## EXERCISE
Look through the listing below and give the number of lines that hold "العرض". Say nothing more.

= = =

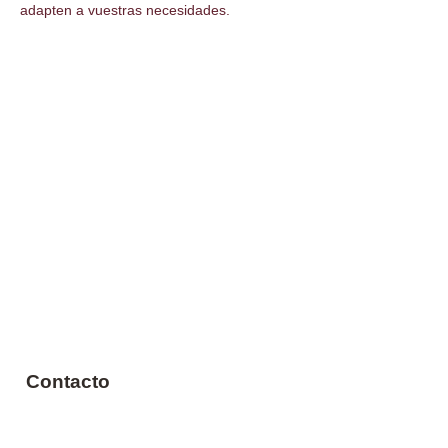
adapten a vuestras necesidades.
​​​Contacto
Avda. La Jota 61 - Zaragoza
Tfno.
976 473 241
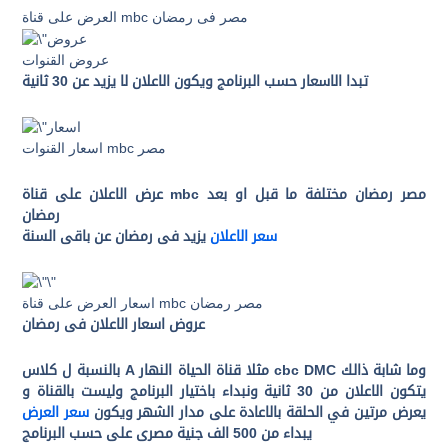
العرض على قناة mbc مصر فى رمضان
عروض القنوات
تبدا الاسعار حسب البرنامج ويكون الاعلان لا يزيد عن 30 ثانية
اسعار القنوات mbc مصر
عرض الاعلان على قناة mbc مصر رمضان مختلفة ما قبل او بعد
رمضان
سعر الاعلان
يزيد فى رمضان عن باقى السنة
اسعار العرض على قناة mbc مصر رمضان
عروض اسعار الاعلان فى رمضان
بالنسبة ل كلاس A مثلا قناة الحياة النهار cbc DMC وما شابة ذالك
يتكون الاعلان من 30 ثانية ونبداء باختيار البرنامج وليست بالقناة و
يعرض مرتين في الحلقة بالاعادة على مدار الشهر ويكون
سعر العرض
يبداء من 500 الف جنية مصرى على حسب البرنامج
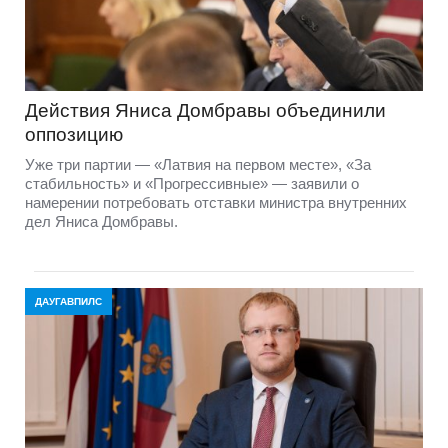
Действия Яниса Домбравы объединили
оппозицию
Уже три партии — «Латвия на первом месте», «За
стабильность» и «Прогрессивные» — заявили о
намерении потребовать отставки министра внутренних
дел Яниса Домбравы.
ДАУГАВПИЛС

= = =

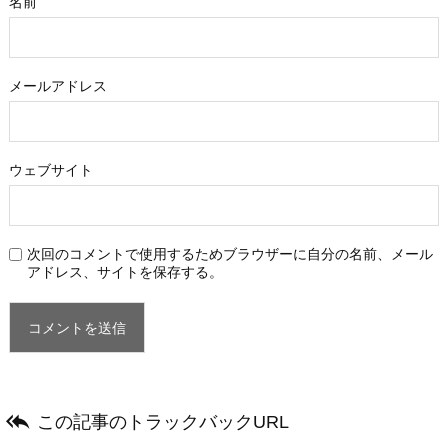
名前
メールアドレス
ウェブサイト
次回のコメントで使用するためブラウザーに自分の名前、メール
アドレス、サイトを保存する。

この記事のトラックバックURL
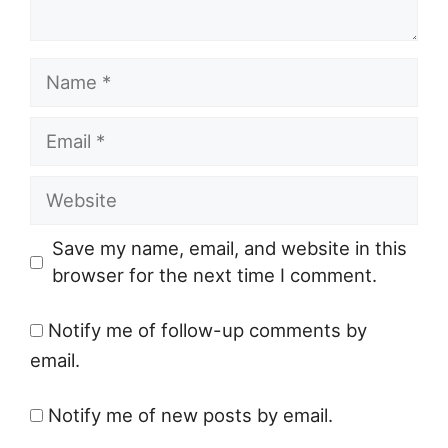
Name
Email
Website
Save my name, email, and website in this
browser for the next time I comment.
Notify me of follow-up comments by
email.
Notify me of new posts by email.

= = =

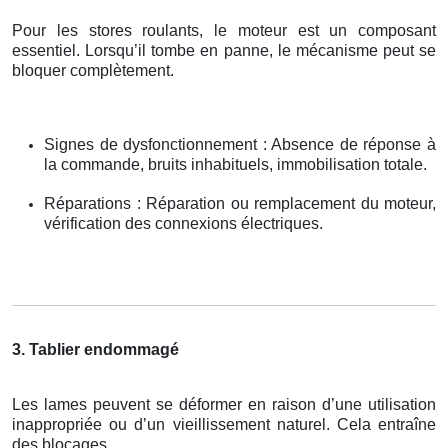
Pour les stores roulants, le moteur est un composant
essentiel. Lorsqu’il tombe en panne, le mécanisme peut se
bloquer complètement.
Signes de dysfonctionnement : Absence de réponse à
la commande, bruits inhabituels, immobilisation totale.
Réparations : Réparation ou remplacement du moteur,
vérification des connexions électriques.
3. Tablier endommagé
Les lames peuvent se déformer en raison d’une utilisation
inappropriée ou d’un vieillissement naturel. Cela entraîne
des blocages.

= = =

## SOLUTION FOR THIS TASK
3